ACTIVITY. Render the stretch of lines from the first line through the line containing "process will be", both included, as a Markdown table with the columns No. and Line, omitting blank lines.

[Saved entries]

▬▬▬▬▬▬▬▬▬▬

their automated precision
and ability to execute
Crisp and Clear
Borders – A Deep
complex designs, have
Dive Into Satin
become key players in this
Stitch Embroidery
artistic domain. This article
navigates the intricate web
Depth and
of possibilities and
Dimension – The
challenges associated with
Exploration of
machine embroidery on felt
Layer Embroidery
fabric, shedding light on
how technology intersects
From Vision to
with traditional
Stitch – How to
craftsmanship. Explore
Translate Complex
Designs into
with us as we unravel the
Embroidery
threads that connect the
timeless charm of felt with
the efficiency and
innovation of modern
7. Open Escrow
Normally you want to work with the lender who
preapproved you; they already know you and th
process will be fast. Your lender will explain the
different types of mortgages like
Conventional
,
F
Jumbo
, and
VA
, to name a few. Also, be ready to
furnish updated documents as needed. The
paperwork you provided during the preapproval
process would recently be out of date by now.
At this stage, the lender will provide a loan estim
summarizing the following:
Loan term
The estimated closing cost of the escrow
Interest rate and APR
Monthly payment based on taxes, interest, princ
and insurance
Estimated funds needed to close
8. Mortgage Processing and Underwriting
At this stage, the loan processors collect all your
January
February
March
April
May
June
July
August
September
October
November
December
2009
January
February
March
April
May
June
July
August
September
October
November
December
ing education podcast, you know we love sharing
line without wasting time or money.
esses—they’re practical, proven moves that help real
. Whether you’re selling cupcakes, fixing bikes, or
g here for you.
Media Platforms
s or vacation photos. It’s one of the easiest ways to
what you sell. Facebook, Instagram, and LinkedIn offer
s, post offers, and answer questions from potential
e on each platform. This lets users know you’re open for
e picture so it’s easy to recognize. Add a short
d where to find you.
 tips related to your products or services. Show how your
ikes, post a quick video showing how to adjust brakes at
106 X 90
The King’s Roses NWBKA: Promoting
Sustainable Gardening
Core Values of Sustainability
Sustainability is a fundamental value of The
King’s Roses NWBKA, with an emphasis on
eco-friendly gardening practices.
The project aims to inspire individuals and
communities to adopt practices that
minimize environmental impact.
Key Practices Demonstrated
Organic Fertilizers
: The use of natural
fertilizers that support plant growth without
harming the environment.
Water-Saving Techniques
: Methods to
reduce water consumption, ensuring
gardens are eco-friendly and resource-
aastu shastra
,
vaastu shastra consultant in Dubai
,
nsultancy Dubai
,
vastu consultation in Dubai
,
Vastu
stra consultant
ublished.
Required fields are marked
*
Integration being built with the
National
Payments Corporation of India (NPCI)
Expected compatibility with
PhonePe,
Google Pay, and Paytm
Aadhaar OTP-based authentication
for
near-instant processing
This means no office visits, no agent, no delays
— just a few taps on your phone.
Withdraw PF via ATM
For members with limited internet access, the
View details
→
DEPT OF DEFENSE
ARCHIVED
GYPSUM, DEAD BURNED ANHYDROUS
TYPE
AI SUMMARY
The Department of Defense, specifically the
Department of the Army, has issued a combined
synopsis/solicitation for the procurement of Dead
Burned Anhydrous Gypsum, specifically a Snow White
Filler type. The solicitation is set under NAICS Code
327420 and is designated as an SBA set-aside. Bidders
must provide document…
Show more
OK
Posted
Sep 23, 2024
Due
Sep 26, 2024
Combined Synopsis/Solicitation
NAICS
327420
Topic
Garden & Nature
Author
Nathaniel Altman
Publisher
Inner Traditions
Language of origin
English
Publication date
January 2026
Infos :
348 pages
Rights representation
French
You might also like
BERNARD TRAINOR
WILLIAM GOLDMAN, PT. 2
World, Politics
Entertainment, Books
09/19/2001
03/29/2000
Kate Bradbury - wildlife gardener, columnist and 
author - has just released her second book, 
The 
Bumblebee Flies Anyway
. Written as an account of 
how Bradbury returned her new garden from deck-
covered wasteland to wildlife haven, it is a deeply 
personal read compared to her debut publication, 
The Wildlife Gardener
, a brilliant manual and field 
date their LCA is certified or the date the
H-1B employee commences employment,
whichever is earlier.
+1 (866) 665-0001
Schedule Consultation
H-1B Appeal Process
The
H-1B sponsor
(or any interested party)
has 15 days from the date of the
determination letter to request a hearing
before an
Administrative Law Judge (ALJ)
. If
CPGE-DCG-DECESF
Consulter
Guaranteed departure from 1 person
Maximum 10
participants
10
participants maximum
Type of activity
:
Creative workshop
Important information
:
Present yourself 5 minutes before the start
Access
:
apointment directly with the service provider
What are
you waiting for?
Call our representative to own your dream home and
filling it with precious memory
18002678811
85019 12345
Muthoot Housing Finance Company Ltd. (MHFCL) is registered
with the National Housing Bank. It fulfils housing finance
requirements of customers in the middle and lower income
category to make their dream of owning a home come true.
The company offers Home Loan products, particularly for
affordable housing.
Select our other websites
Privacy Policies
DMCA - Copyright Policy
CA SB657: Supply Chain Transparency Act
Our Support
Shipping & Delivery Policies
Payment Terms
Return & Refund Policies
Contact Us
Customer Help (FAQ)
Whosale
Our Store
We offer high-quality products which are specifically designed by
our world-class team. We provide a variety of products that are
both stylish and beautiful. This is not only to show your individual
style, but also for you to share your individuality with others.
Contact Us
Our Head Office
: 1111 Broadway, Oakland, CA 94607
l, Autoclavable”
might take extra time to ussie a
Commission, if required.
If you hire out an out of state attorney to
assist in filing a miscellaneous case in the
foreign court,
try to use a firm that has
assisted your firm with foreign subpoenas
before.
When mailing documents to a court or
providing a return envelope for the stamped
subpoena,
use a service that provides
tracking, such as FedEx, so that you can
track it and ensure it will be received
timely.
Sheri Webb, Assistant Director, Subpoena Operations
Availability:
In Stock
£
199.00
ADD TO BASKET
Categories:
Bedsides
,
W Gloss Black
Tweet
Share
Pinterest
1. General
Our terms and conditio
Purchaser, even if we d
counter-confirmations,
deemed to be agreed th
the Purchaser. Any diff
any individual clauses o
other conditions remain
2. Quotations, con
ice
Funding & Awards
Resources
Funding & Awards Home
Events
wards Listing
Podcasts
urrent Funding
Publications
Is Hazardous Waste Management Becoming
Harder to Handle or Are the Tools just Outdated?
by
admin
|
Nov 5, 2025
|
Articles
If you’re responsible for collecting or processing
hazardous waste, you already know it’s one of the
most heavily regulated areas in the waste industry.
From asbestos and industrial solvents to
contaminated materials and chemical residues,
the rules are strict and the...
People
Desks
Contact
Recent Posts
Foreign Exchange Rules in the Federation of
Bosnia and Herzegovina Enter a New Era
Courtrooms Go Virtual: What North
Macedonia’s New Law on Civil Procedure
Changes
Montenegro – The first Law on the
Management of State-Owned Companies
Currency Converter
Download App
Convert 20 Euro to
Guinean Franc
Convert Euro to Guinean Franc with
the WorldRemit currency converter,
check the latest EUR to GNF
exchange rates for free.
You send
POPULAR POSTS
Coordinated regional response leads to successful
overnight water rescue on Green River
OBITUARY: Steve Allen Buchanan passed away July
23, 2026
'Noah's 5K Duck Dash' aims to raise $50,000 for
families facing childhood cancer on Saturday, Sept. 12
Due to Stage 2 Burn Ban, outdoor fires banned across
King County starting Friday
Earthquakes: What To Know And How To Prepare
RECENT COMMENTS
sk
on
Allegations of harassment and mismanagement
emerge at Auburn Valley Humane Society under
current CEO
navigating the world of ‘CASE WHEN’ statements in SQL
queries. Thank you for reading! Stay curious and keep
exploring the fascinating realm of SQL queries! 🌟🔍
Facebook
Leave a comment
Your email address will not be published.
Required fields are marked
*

▬▬▬▬▬▬▬▬▬▬

ANSWER TO THE EXERCISE.
| No. | Line |
|---|---|
| 1 | their automated precision |
| 2 | and ability to execute |
| 3 | Crisp and Clear |
| 4 | Borders – A Deep |
| 5 | complex designs, have |
| 6 | Dive Into Satin |
| 7 | become key players in this |
| 8 | Stitch Embroidery |
| 9 | artistic domain. This article |
| 10 | navigates the intricate web |
| 11 | Depth and |
| 12 | of possibilities and |
| 13 | Dimension – The |
| 14 | challenges associated with |
| 15 | Exploration of |
| 16 | machine embroidery on felt |
| 17 | Layer Embroidery |
| 18 | fabric, shedding light on |
| 19 | how technology intersects |
| 20 | From Vision to |
| 21 | with traditional |
| 22 | Stitch – How to |
| 23 | craftsmanship. Explore |
| 24 | Translate Complex |
| 25 | Designs into |
| 26 | with us as we unravel the |
| 27 | Embroidery |
| 28 | threads that connect the |
| 29 | timeless charm of felt with |
| 30 | the efficiency and |
| 31 | innovation of modern |
| 32 | 7. Open Escrow |
| 33 | Normally you want to work with the lender who |
| 34 | preapproved you; they already know you and th |
| 35 | process will be fast. Your lender will explain the |